Une vie en éclats (en cours, surtout…)

© Marlen Sauvage, Collection personnelle. Tout à gauche, mon père…

Tout arrivera. J’ai délaissé il y a des mois ce livre – qui lui-même attend une suite (une fin ?) depuis des années – ce récit de dix années concernant mon père, intitulé Une vie en éclats. Le prétexte à cet arrêt soudain fut qu’une photo support de l’écriture de l’année 1949 manquait à l’appel. Plus de photo, plus d’écriture. Je m’interroge toujours sur les raisons des « lapins » que je pose à mes textes en cours, à mes personnages, à mes lecteurs peut-être. La réponse est malheureusement souvent la même ! Il y a beaucoup de peurs là-dessous, mais laissons là les peurs, il y a aussi de la paresse, et puis l’attrait de l’autour de l’écriture – la lecture, évidemment, la photo, le cinéma, les arts en général –, et tout ce qui fait la vie. Ce qui me fait dire que je n’aurais jamais pu être l’écrivaine rêvée de mes douze ans ! Cette année comme la précédente a été consacrée, vraiment, à une association locale (Contes et rencontres) qui organise depuis plus de trente ans un festival de mi-novembre à mi-décembre. Depuis le mois de février dernier, les réunions se sont succédé, les aléas liés à la programmation se sont enchaînés, et enfin le festival a eu lieu comme convenu, comme toujours, et j’ai compris les raisons de mon investissement dans cet événement. Fuir l’écriture ! Mais j’exagère : en travaillant les portraits d’hommes de la généalogie de mon père jusqu’à la onzième génération, j’ai écrit, j’ai même osé publier ce livre.

Je reviens donc à ce brouillon en attente sur mon blog et retrouve mes notes jetées à même la page en juin 2021… Comme chaque fin d’année, je prends des résolutions, et celle-ci d’écrire au moins dans mon « journal du livre en cours », ce qui me permettra de continuer l’histoire d’une vie de 1944 à 1954 (pour l’instant). Retour dix-huit mois en arrière donc.

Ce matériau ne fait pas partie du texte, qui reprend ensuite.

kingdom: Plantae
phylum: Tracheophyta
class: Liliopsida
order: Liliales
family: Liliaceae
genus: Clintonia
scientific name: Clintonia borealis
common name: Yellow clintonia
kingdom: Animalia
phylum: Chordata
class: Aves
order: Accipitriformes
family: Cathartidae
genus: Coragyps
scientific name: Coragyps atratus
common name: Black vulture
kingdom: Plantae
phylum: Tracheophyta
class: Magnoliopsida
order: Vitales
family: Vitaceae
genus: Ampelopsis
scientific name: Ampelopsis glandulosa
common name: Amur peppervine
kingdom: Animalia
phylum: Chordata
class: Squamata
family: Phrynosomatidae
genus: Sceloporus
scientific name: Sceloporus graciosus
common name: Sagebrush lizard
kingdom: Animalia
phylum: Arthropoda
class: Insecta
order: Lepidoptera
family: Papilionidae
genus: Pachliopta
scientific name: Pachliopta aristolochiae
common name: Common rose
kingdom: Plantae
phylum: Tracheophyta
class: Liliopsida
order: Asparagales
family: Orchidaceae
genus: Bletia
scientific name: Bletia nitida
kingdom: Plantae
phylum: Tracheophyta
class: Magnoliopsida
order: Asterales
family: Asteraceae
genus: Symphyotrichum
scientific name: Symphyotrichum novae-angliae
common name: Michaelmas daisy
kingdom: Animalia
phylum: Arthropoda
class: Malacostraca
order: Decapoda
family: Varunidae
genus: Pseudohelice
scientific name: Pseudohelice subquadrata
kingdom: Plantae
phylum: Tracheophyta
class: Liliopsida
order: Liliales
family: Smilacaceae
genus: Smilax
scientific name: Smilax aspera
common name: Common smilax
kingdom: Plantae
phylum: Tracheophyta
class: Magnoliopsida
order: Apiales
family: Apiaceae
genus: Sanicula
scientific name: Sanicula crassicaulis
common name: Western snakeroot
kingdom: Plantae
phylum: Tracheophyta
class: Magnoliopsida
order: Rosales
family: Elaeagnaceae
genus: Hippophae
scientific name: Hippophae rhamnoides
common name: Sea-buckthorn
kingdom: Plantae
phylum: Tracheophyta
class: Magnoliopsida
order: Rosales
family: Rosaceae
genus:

« J’ai lu ce livre de Raphaëlle Branche, professeure d’histoire contemporaine, intitulé Papa, qu’as-tu fait en Algérie ?, publié aux éditions de La Découverte, en 2020. Je l’ai acheté. Acheté aussi de la même auteure, La torture et l’armée pendant la guerre d’Algérie 1954-1962, paru chez Gallimard en 2001, publié chez folio en 2016. Je n’oublie pas que ma question première en entamant l’écriture de ce récit de vie concerne aussi la guerre d’Algérie. Je m’étais procuré en 1999, l’année de la mort de mon père, Les traumatismes psychiques de guerre, paru aux éditions Odile Jacob. Toujours pas lu. Et j’ai vu récemment ce film bouleversant de René Vautier, Avoir vingt ans dans les Aures. »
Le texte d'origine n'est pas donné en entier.